(Reading text):
● ● ● ● ●
- From: cedric thienot <cedric.thienot@lip6.fr>
- Date: Thu, 22 Jun 2000 16:59:17 +0200
- To: www-xml-schema-comments@w3.org
- Message-Id: <4.3.1.0.20000622153633.00b14d50@poleia.lip6.fr>
Dear all,
I didn't manage to find exactly what is the position of the
xml-schema group about the deterministic aspect of
a schema. Indeed there was a paragraph about determinism
in the XML spec (http://www.w3.org/TR/1998/REC-xml-19980210#determinism)
We would like to know your position on
1) the non deterministic models that you can find in a DTD
- ((a, b) | (a, c))
- (a*, a)
2) recursive models (a contains b and b contains a).
2) and new ones such as :
- a2 is an equivClass of a1
and the content model is :
((a1, b) | (a2, b))
Thank you for your response,
Cédric Thiénot.
The XML Part about determinism :
<< Deterministic Content Models (Non-Normative)
For compatibility, it is required that content models in element
type declarations be deterministic. SGML requires deterministic
content models (it calls them "unambiguous"); XML processors
built using SGML systems may flag non-deterministic content
models as errors.
For example, the content model ((b, c) | (b, d)) is
non-deterministic,
because given an initial b the parser cannot know which b in the
model is
being matched without looking ahead to see which element follows
the b.
In this case, the two references to b can be collapsed into a single
reference, making the model read (b, (c | d)). An initial b now
clearly matches
only a single name in the content model. The parser doesn't need to
look ahead to see what follows; either c or d would be accepted.
● ● ● ● ●
(Work instruction A):
Report each line in the listing below that contains the word "oximeter". Case counts, so match only that exact capitalization.

(Material provided):
● ● ● ● ●
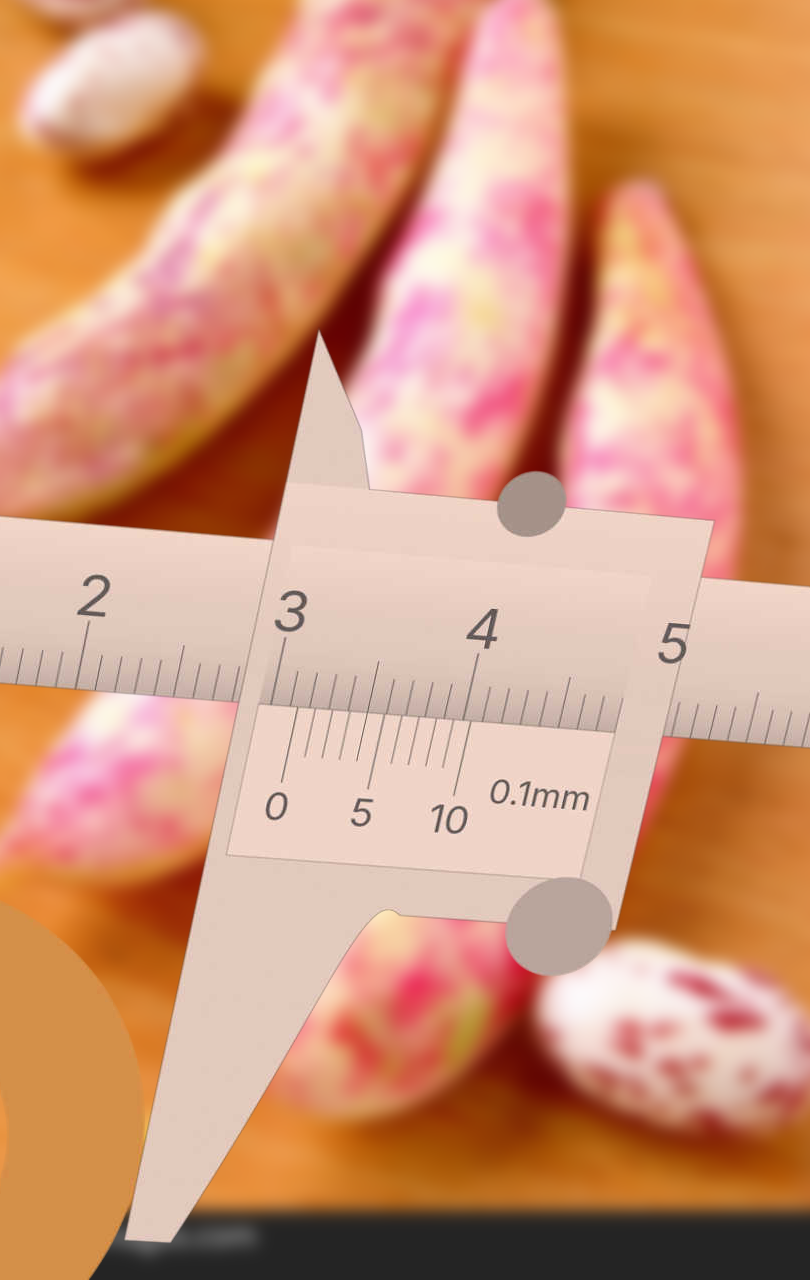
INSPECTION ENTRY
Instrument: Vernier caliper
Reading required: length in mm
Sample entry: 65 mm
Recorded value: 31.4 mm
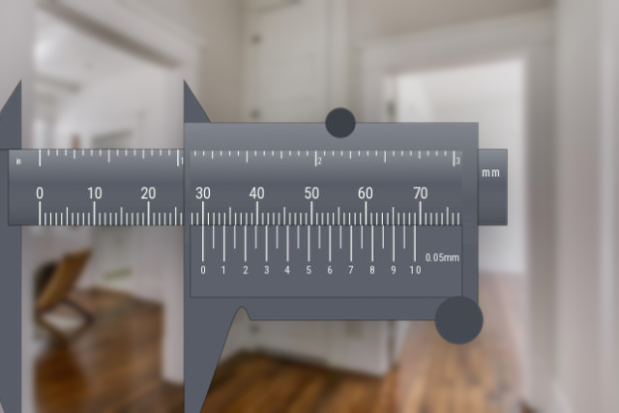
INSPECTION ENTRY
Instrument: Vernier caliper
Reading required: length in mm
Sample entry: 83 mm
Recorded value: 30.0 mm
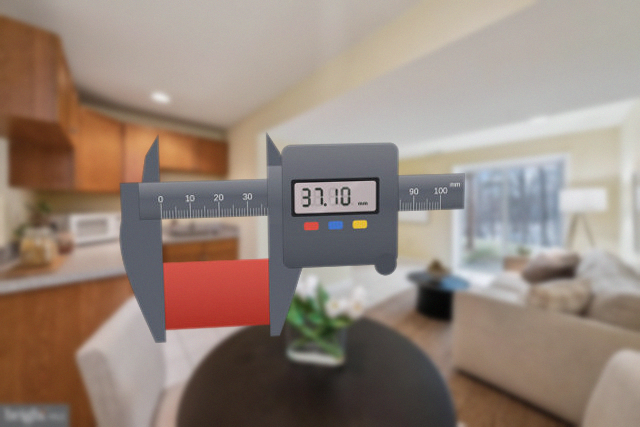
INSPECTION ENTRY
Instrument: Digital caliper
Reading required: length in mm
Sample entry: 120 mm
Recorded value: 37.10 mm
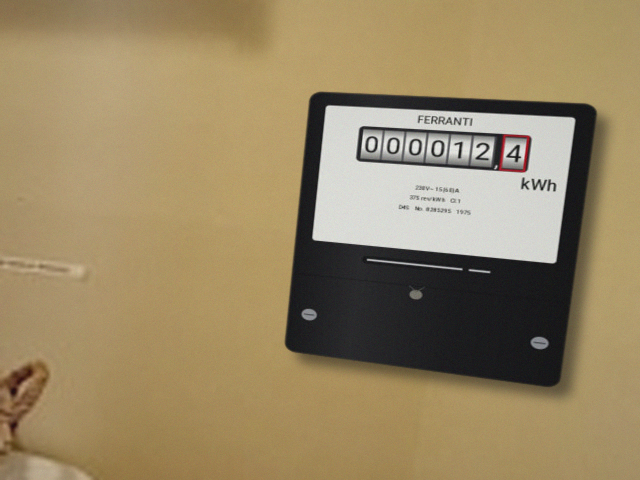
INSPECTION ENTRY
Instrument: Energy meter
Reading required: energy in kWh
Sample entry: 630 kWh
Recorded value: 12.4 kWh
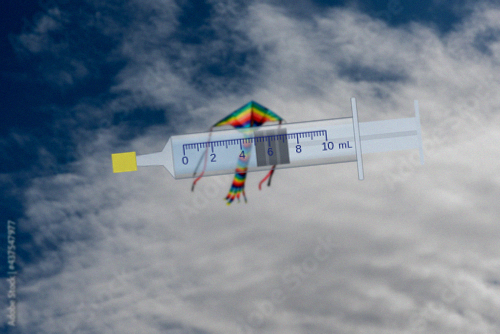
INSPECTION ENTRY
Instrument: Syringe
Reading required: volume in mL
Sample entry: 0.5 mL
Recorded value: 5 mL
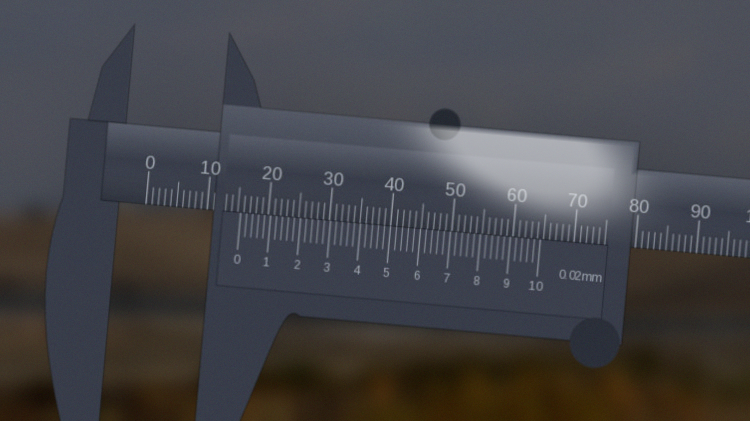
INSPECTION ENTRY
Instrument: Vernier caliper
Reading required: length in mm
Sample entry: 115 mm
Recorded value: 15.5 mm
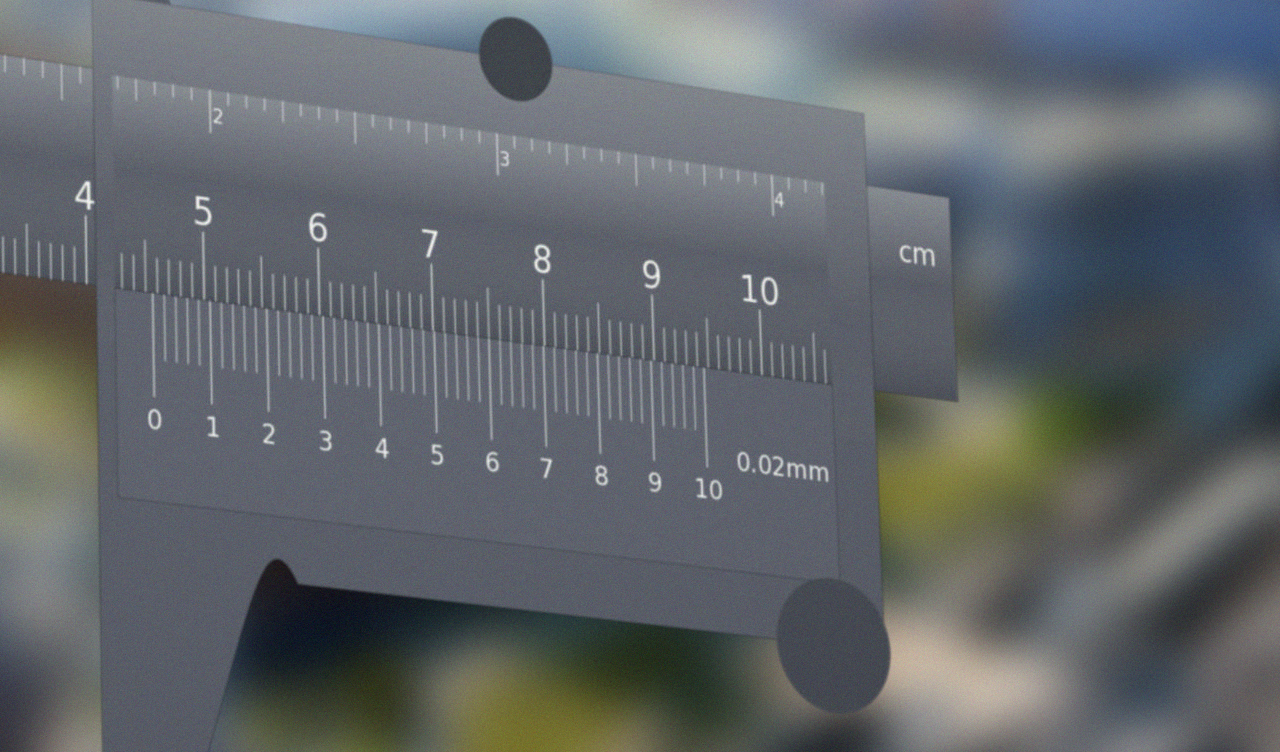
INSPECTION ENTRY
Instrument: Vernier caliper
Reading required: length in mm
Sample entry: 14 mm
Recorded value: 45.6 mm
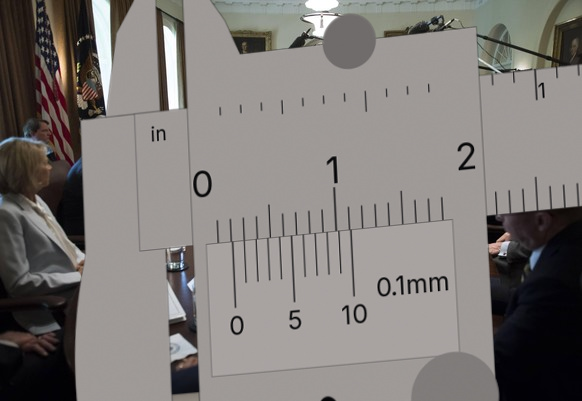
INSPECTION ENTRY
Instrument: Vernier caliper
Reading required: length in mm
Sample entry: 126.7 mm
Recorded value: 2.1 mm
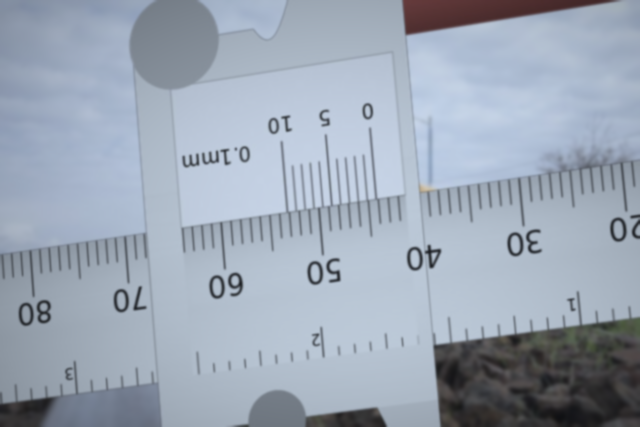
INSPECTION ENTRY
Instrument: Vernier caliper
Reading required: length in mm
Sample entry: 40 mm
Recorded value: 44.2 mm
● ● ● ● ●
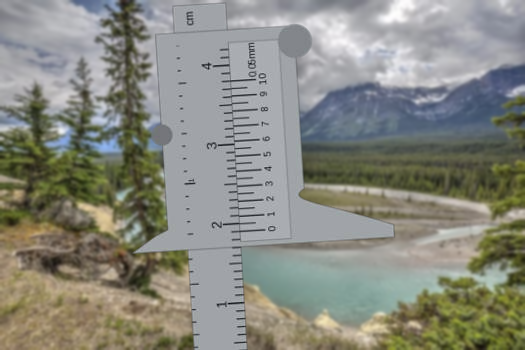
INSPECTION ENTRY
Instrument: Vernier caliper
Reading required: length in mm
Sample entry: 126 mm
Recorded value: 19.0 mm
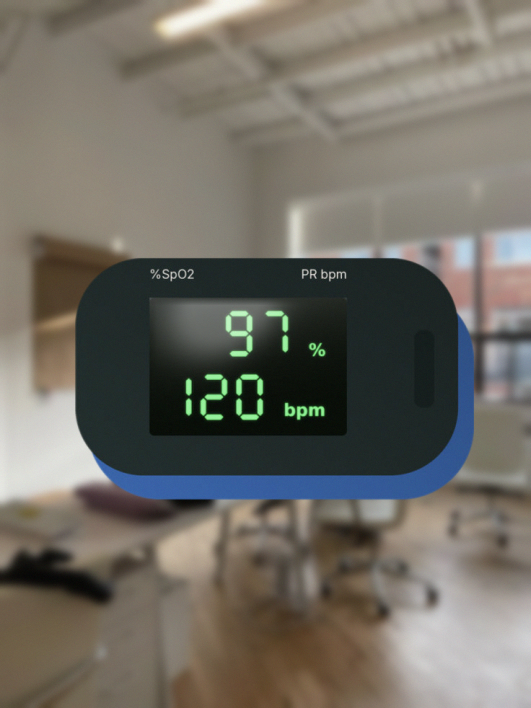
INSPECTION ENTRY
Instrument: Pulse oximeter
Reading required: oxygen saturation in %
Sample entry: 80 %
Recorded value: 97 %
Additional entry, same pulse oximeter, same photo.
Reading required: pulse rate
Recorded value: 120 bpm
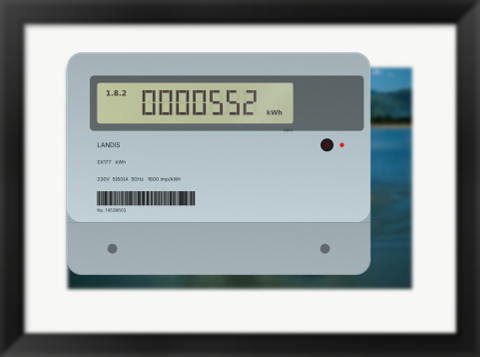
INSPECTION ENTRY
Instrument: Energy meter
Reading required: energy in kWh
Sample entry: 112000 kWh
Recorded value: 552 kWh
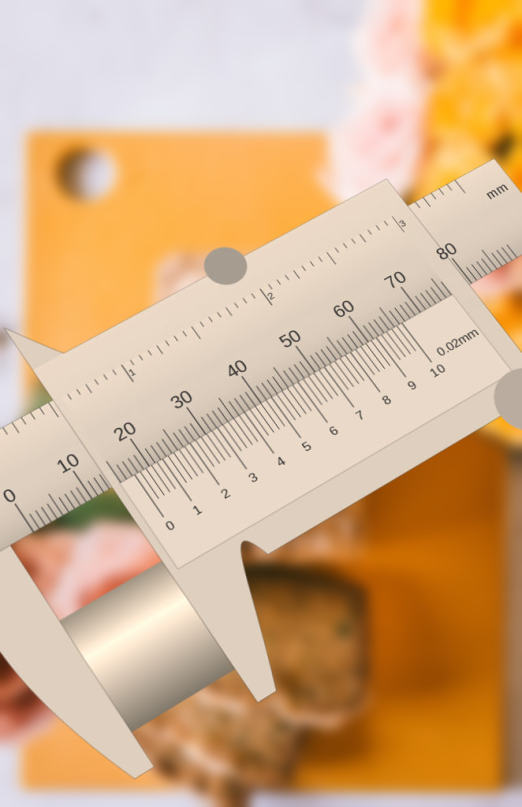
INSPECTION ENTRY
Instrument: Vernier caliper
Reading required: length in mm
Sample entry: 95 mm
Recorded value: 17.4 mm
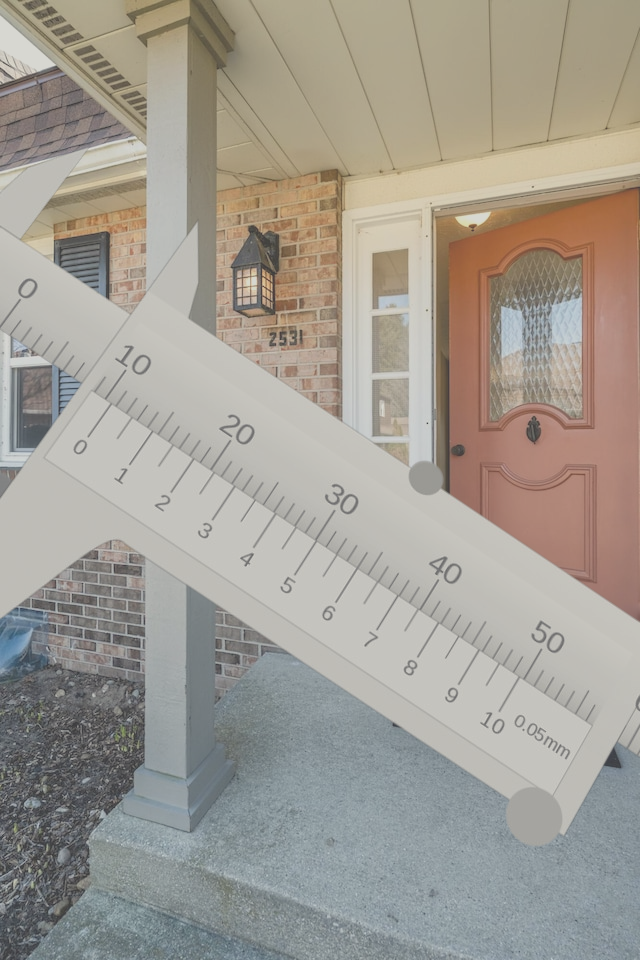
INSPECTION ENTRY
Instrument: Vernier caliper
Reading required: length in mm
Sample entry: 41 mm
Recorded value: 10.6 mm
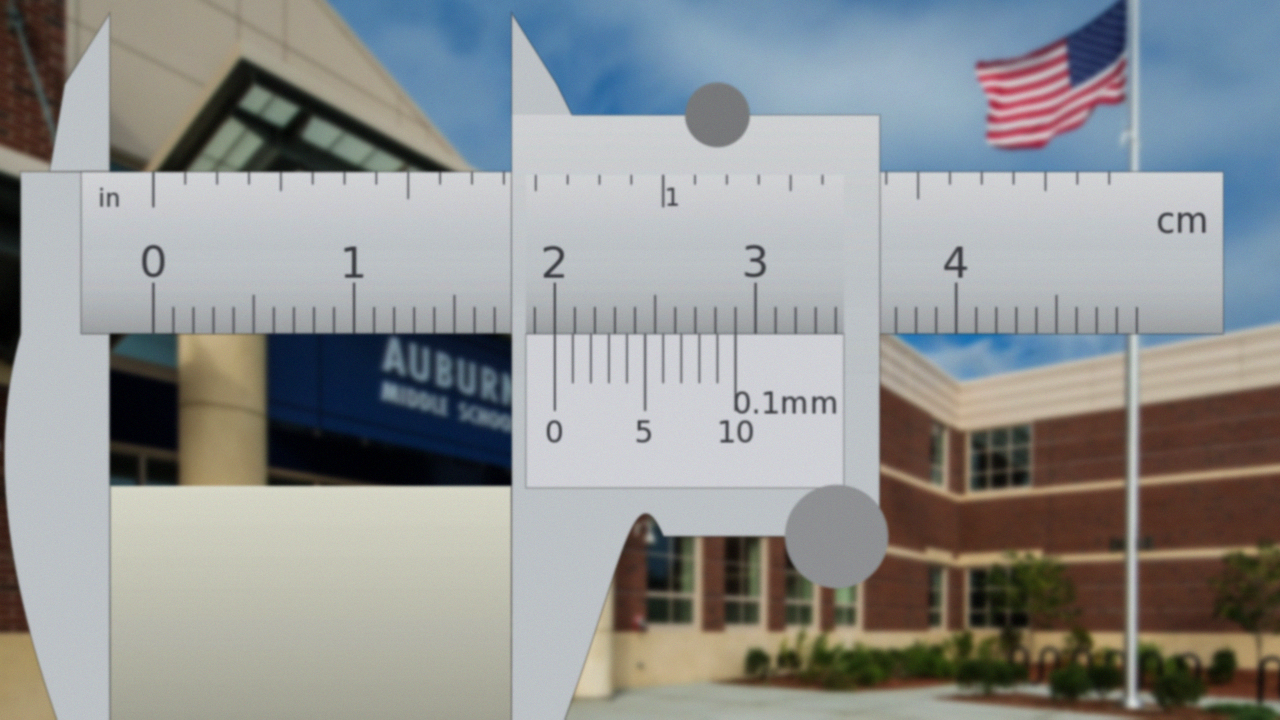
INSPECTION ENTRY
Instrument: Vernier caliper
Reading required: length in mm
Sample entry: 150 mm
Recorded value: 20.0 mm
● ● ● ● ●
(Work instruction B):
In the message about deterministic content models, what does SGML call deterministic content models?

(Exercise output A):
Instrument: Pulse oximeter
Additional entry, same pulse oximeter, same photo.

(Exercise output B):
SGML calls them "unambiguous."